(USA TODAY) -- George Washington did love cherries. Abraham Lincoln hosted elaborate state dinners but preferred simple foods such as an apple chased down with a cup of coffee.
During the Depression, Franklin Delano Roosevelt shared hot dogs with the queen of England.
Richard Nixon lunched on a bowl of cottage cheese and ketchup. Bill Clinton, carnivore turned vegan, was known to devour fast-food hamburgers.
Today, President Barack Obama favors nuts, seeds and raisins for snacks, as well as dining out at Washington, D.C., restaurants with his wife, Michelle, a champion of healthy eating.
As we mark Presidents Day, the eating habits of those living at 1600 Pennsylvania Ave. seldom factor into their historical legacy, yet the national curiosity remains high for their food preferences.
Knowing what presidents eat offers a peek into their everyday lives and, according to research, into their personalities. In the words of French gastronome Anthelme Brillat-Savarin, "Tell me what you eat, and I will tell you what you are."
Dr. Alan Hirsch, a neurologist and psychiatrist, agrees. Hirsch founded the Smell and Taste Treatment and Research Foundation in Chicago. According to his research, Ronald Reagan's craving for jelly beans and George H.W. Bush's disdain for broccoli may be driven more by personality than taste buds.
"There's clearly a link between food and personality. Food is like the ink blobs in the Rorschach test, a window to who we are," said Hirsch, who drew his conclusions after correlating personality traits with food preferences for 18,631 adults.
His research shows that people tend to eat the opposite of their personality. For example, the timid gravitate to spicy foods. There's also nothing ho-hum about vanilla lovers. Hirsch's research paints them as outgoing, life-of-the-party types.
His take on some presidential favorites:
Those who munch on fried pork rinds, a favorite of the elder Bush, are gregarious, loyal and generous.
Cherry lovers such as Washington are aggressive, workaholics and prefer living modestly.
Ketchup eaters like Nixon are achievement-oriented, risk takers, conquerors and respond to provocation in kind.
Nuts, seeds and raisin noshers, such as Obama, are pleasant, good at friendships, quiet, thoughtful and prefer working in a large office. (Oval Office big enough?)
Research aside, Americans scrutinize the taste buds of presidents for the same reasons they want to know what famous chefs keep in their refrigerators.
"It's pulling back the curtain on their lives.
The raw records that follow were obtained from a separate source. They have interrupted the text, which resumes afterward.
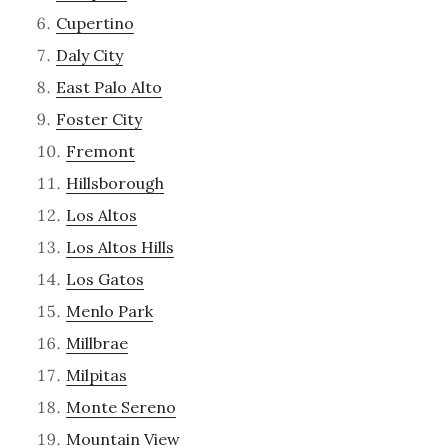
Cupertino
Daly City
East Palo Alto
Foster City
Fremont
Hillsborough
Los Altos
Los Altos Hills
Los Gatos
Menlo Park
Millbrae
Milpitas
Monte Sereno
Mountain View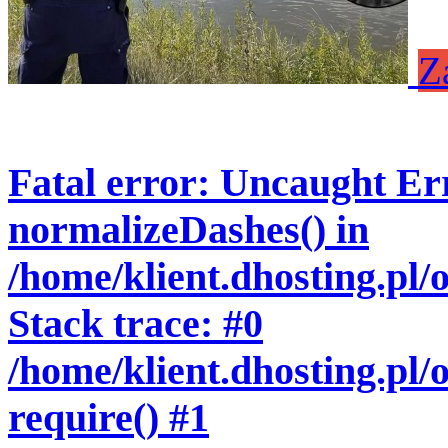
Z
Fatal error
: Uncaught Err
normalizeDashes() in
/home/klient.dhosting.pl
Stack trace: #0
/home/klient.dhosting.pl/
require() #1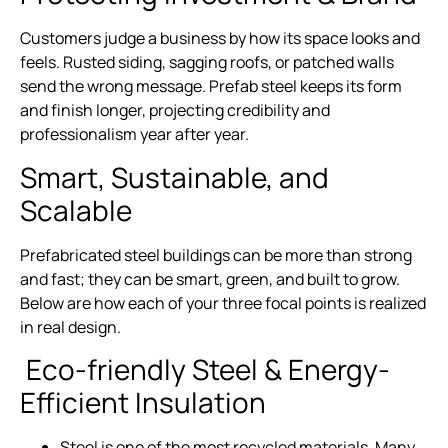
Customers judge a business by how its space looks and
feels. Rusted siding, sagging roofs, or patched walls
send the wrong message. Prefab steel keeps its form
and finish longer, projecting credibility and
professionalism year after year.
Smart, Sustainable, and
Scalable
Prefabricated steel buildings can be more than strong
and fast; they can be smart, green, and built to grow.
Below are how each of your three focal points is realized
in real design.
Eco-friendly Steel & Energy-
Efficient Insulation
Steel is one of the most recycled materials. Many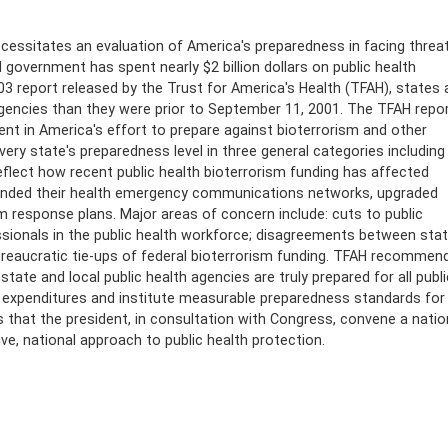
ecessitates an evaluation of America's preparedness in facing threa
 government has spent nearly $2 billion dollars on public health
 report released by the Trust for America's Health (TFAH), states 
gencies than they were prior to September 11, 2001. The TFAH repo
t in America's effort to prepare against bioterrorism and other
ery state's preparedness level in three general categories including
 reflect how recent public health bioterrorism funding has affected
xpanded their health emergency communications networks, upgraded
ism response plans. Major areas of concern include: cuts to public
sionals in the public health workforce; disagreements between sta
bureaucratic tie-ups of federal bioterrorism funding. TFAH recommen
ate and local public health agencies are truly prepared for all publi
ck expenditures and institute measurable preparedness standards for
s that the president, in consultation with Congress, convene a natio
ve, national approach to public health protection.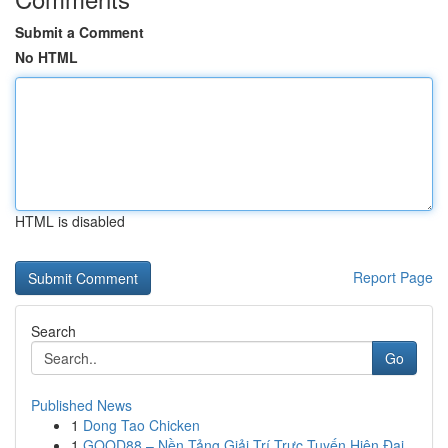
Submit a Comment
No HTML
HTML is disabled
Report Page
Search
Go
Published News
1
Dong Tao Chicken
1
GOOD88 – Nền Tảng Giải Trí Trực Tuyến Hiện Đại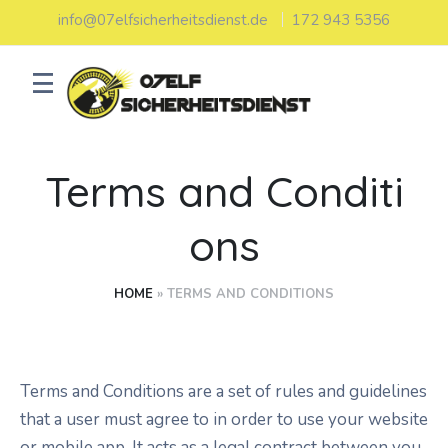
info@07elfsicherheitsdienst.de
172 943 5356
Terms and Conditi
ons
HOME
»
TERMS AND CONDITIONS
Terms and Conditions are a set of rules and guidelines
that a user must agree to in order to use your website
or mobile app. It acts as a legal contract between you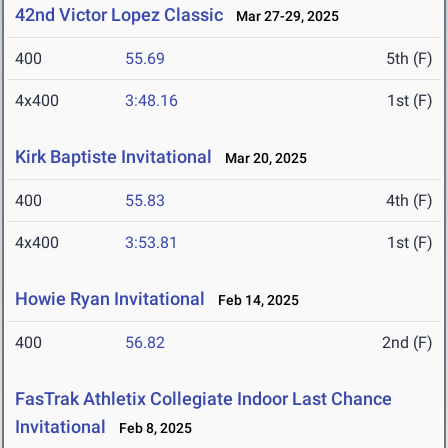
42nd Victor Lopez Classic
Mar 27-29, 2025
400
55.69
5th (F)
4x400
3:48.16
1st (F)
Kirk Baptiste Invitational
Mar 20, 2025
400
55.83
4th (F)
4x400
3:53.81
1st (F)
Howie Ryan Invitational
Feb 14, 2025
400
56.82
2nd (F)
FasTrak Athletix Collegiate Indoor Last Chance
Invitational
Feb 8, 2025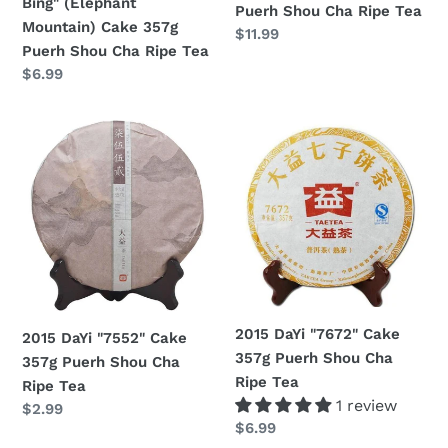
Bing" (Elephant
Puerh Shou Cha Ripe Tea
Puerh
Mountain) Cake 357g
Regular
$11.99
Shou
Puerh Shou Cha Ripe Tea
price
Cha
Regular
$6.99
Ripe
price
Tea
2015
2015
DaYi
DaYi
"7552"
"7672"
Cake
Cake
357g
357g
Puerh
Puerh
Shou
Shou
Cha
Cha
Ripe
Ripe
2015 DaYi "7672" Cake
2015 DaYi "7552" Cake
Tea
Tea
357g Puerh Shou Cha
357g Puerh Shou Cha
Ripe Tea
Ripe Tea
1 review
Regular
$2.99
Regular
$6.99
price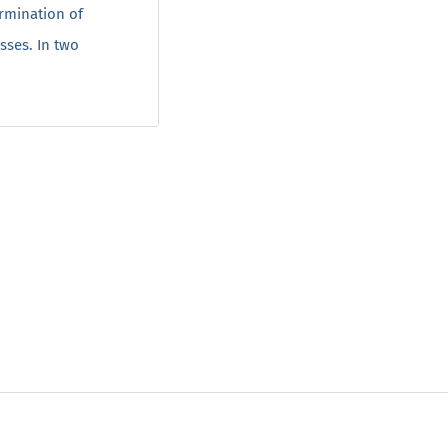
rmination of
sses. In two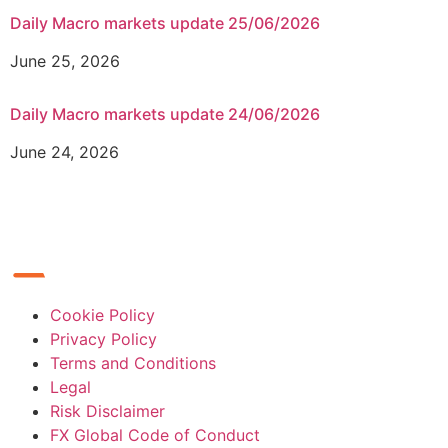
Daily Macro markets update 25/06/2026
June 25, 2026
Daily Macro markets update 24/06/2026
June 24, 2026
Cookie Policy
Privacy Policy
Terms and Conditions
Legal
Risk Disclaimer
FX Global Code of Conduct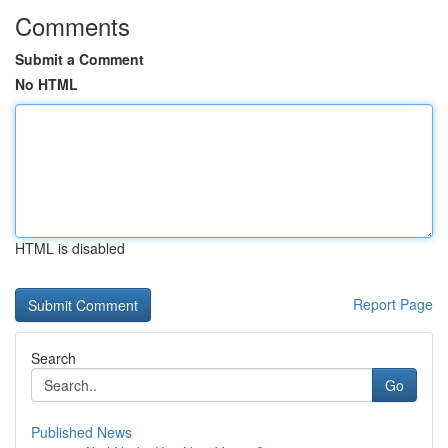
Comments
Submit a Comment
No HTML
HTML is disabled
Report Page
Search
Go
Published News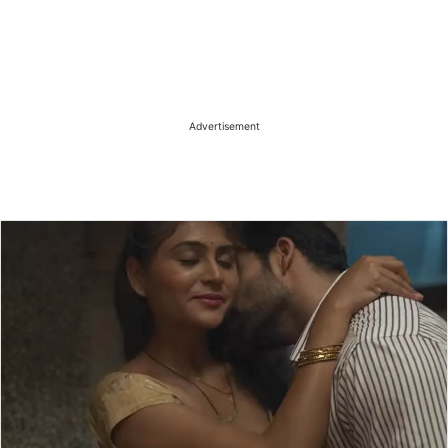
Advertisement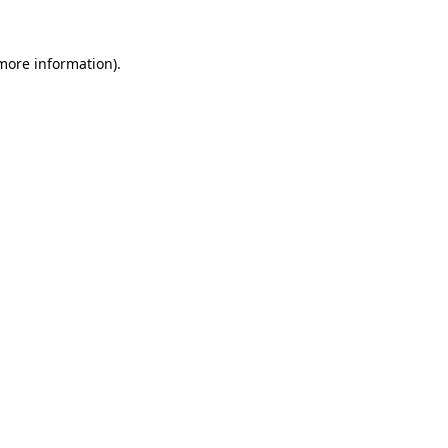
 more information)
.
They might be the leader of the free world, but they eat like you and me," said John Moeller, author of "Dining at the White House" and chef for George H.W. Bush, Clinton and George W. Bush. "It's hard to beat the draw of food, politics and personality."
The menus of state dinners and other White House galas are created by chefs and documented by historians, with taxpayers footing the bill. The meals the first family eats every day on their own dime are less public but more revealing.
"The food they eat at their own table," Moeller said, "tells the rest of us a little bit about who they really are."
Presidents Day taste-bud trivia
Some favorite foods:
Jimmy Carter: Baked grits, cornbread, pork chops with cornbread stuffing, rice and red beans, ham and cheese sandwiches, kale, okra, collard greens, butter beans, fried corn, peanuts.
Lyndon Johnson: Chipped beef, steak, chop suey, barbecue ribs, biscuits with deer sausage, tapioca pudding.
John F. Kennedy: New England fish chowder, lamb chops, fish, mashed potatoes, baked beans, corn muffins.
Theodore Roosevelt: Fried chicken and gravy, dandelion greens, pigs in blankets, liver and bacon, kidney stew, Indian pudding, game meats, oysters, green-turtle soup.
Calvin Coolidge: Corn soup, gumbo, lobster, roast lamb, Virginia ham, egg timbales, black cherries.
James Garfield: Squirrel soup, soda bread, fluffy mashed potatoes, parsnips, apple pie.
Thomas Jefferson: Waffles, sweet potatoes, turnips, baked shad, Virginia ham, green peas, crab, sweet corn.